RECETOX / galaxytools

Set of Galaxy tool wrappers developed at RECETOX
MIT License
13 stars 13 forks source link

Find a tool which enables filtering coordination complexes and mixtures from a list of SMILES #430

Closed hechth closed 10 months ago

hechth commented 11 months ago

Input for the tool should either be a full metadata table coming from the matchms metadata extractor or MSMetaEnhancer or a single column of SMILES or InChI (which can be created from the full table via the text manipulation tools).

The tool should then filter out all SMILES or InChI which are representing a mixture or a coordination complex. An example for a coordination complex is available here. It is probably a good idea to consult the literature on SMILES in Mendeley under "ChemicalIndentifiers" to get a better idea of how these compounds are represented with SMILES and to also run some local tests using BioTransformer Galaxy tool and the MS-Finder Galaxy tool. There is a paper on creating MS-Ready SMILES which should give an idea of which compounds are not suited for MS.

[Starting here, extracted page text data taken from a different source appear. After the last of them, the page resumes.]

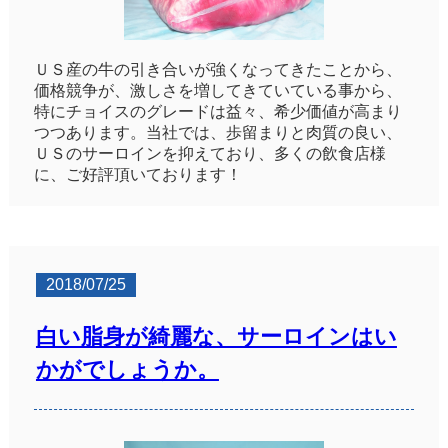
ＵＳ産の牛の引き合いが強くなってきたことから、
価格競争が、激しさを増してきていている事から、
特にチョイスのグレードは益々、希少価値が高まり
つつあります。当社では、歩留まりと肉質の良い、
ＵＳのサーロインを抑えており、多くの飲食店様
に、ご好評頂いております！
2018/07/25
白い脂身が綺麗な、サーロインはい
かがでしょうか。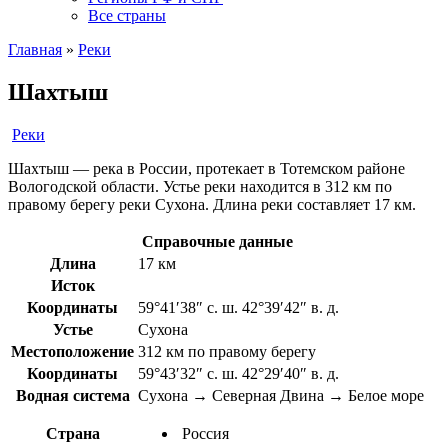
Все страны
Главная
»
Реки
Шахтыш
Реки
Шахтыш — река в России, протекает в Тотемском районе
Вологодской области. Устье реки находится в 312 км по
правому берегу реки Сухона. Длина реки составляет 17 км.
Справочные данные
Длина
17 км
Исток
Координаты
59°41′38″ с. ш. 42°39′42″ в. д.
Устье
Сухона
Местоположение
312 км по правому берегу
Координаты
59°43′32″ с. ш. 42°29′40″ в. д.
Водная система
Сухона → Северная Двина → Белое море
Страна
Россия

Mixtures are usually represented by having a . in the SMILES but there might be more ways.

Some of the functionality we need for this might already be implemented in the chemical toolxbox. So we need to either find a tool which does the job or we implement a new tool which does this and it could be based on Openbabel.

An example MSP file which should be used for the filtering and from which the metadata can be obtained using the matchms_metadata_export function is available for download.

step1_data.zip

wverastegui commented 10 months ago

The tool produces SMILES and InChI output files when provided with the respective identifiers as input files.